Henrique Ferreira

Henrique Ferreira

E não será possível livrar-nos a todos do IVA?

Os partidos políticos PSD, PS, PCP, BE e Verdes resolveram decidir em causa própria e autodispensaram-de pagar IVA em todas as áreas de compras. Foi um presente de Natal, dado a si próprios.

Mandam as boas regras da administração, baseadas no sacrossanto princípio burocrático de separação entre o autor do acto e o beneficiário ou objecto do mesmo que ninguém pode despachar ou decidir sobre si próprio. Em bom rigor, se este acto não estiver ferido de inconstitucionalidade está ferido de ilegalidade nos termos do nosso Código de Procedimento Administrativo (CPA). Porém, o CPA não se aplica à Assembleia da República, cujos representantes do povo entenderam que eles não são administração pública e que, portanto, estrão para lá das regras daquela.

Os princípios da imparcialidade e da não intervenção em interesse próprio (incompatibilidade) atravessaram todas as administrações públicas democráticas, desde Otto Bismarck (1870-1884) até aos nossos dias. Constituíram dois dos vários princípios éticos da política e das administrações. Em Portugal, têm sido infringidos muitas vezes, mesmo pela Assembleia da República.

Este é para mim o principal problema da Lei de Financiamento dos Partidos e das campanhas Eleitorais que o Presidente da República (PR) vetou no final de 2017. Com que direito os partidos se arrogam o direito de se autodispensarem do IVA, quando, até agora, estavam apenas equiparados a colectividades de interesse público, dispensadas do IVA apenas em despesas de investimento? Quererão os deputados que aquelas instituições reivindiquem iqual direito? No limite, nós, pessoas singulares, titulares de direitos e de deveres, não poderemos reivindicar também a extensão a nós próprios das regalias de umas e de outros?

Atribuir a um partido  mais direitos e deveres do que a um simples cidadão é um acto de puro autoritarismo, de pura usurpação e abuso de poder de função. Cada um, no seu contexto, na sua actividade e nas suas funções têm direitos e deveres equivalentes. Não mpode por isso a Administração atribuir-se privilégios e sonegá-los a outros. A partir do momento em que entramos no domínio do privilégio, temos uma excepção, um desvio, que vai inquinar a justiça e a equidade.

Disse que este era o principal problema da referida Lei mas há mais um: a alteração à Lei foi solicitada pelo Presidente do Tribunal Constitucional, o qual solicitou a separação entre julgamento dos actos administrativos dos partidos e a aplicação de multas e penas pelos mesmos, ficando estas a cargo de uma entidade executiva, neste domínio, a Entidade das Contas e Financiamentos Políticos.
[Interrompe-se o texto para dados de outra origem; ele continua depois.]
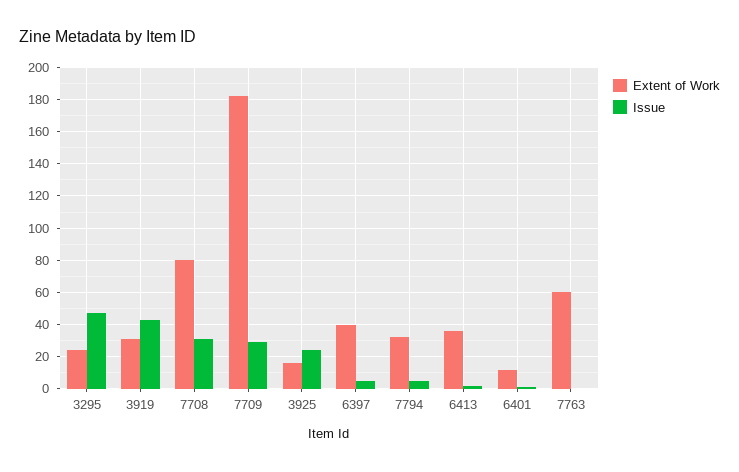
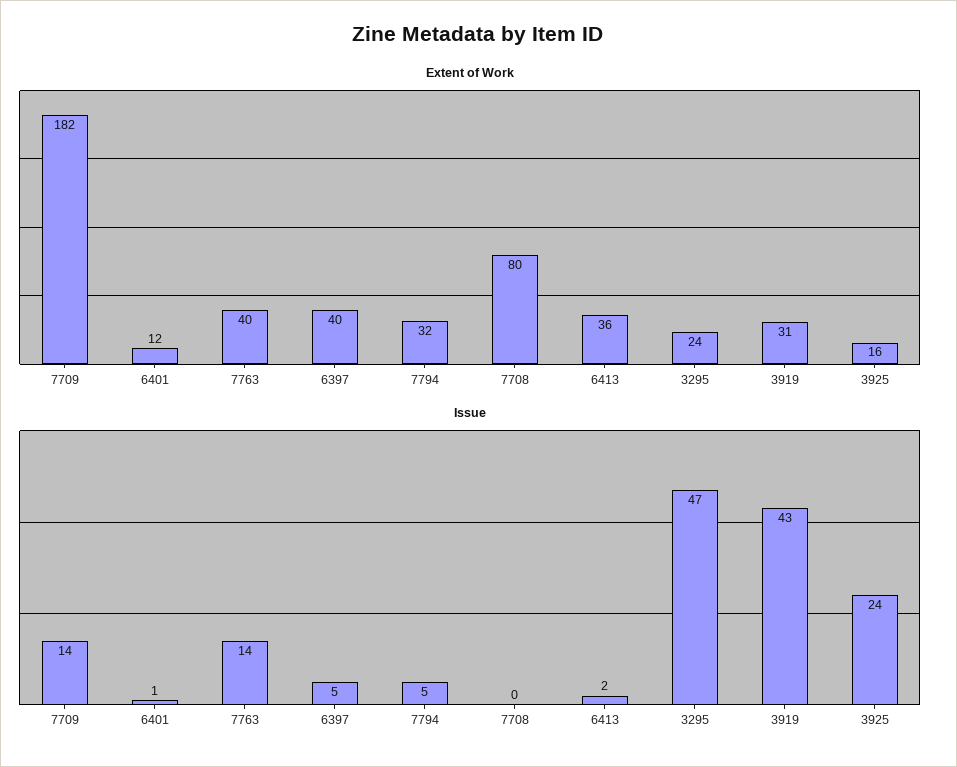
Issue, 7708: 30 -> 0
Issue, 7709: 30 -> 14
Extent of Work, 7763: 60 -> 40
Issue, 7763: 0 -> 14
Neste domínio, os depuatdos cumpriram o solicitado mas já não cumpriram quando o Presidente do TC solicitou a alteração da composição da Entidade, dotando-a de mais meios humanos. Aqui, os deputados não aquiesceram parecendo-me legítimo o raciocínio de que quiseram manter as dificuldades no controlo das contas por parte da Entidade para assim poderem melhor aproveitar os subterrâneos da má burocracia.

Finalmente, acho absolutamente irrelevante o montante global dos donativos. Os deputados retiraram-lhe qualquer limite mantendo apenas a restição do máximo de 25000 euros a nível individual e a proibição de pessoas colectivas fazerem donativos. Antes, havia a restrição de um máximo de 630.000 euros que cada partido poderia obter em donativos. Não vejo mal nenhum em que não haja limite global.

Os partidos são representações e extensões da Sociedade civil. Por isso, só deviam ser financiados por esta, não devendo haver subvenções do EStado que só serem para manter no poder por tempo indeterminado os maiores partidos, constituindo-se como limitadores da expressão da sociedade civil por garantirem uma burocracia política que controla as leis e rgulamentos do regime.

Marcelo vetou a Lei, não pelas razões aqui apontadas mas pelo secretismo do seu processo de aprovação que tornou mais evidente o abuso e discricionaridade do uso do poder face à atribuição de privilégios dos partidos a si próprios.

Veremos se os deputados entenderam. É provável que não porque cada um só entende o que quer e o que lhe convém.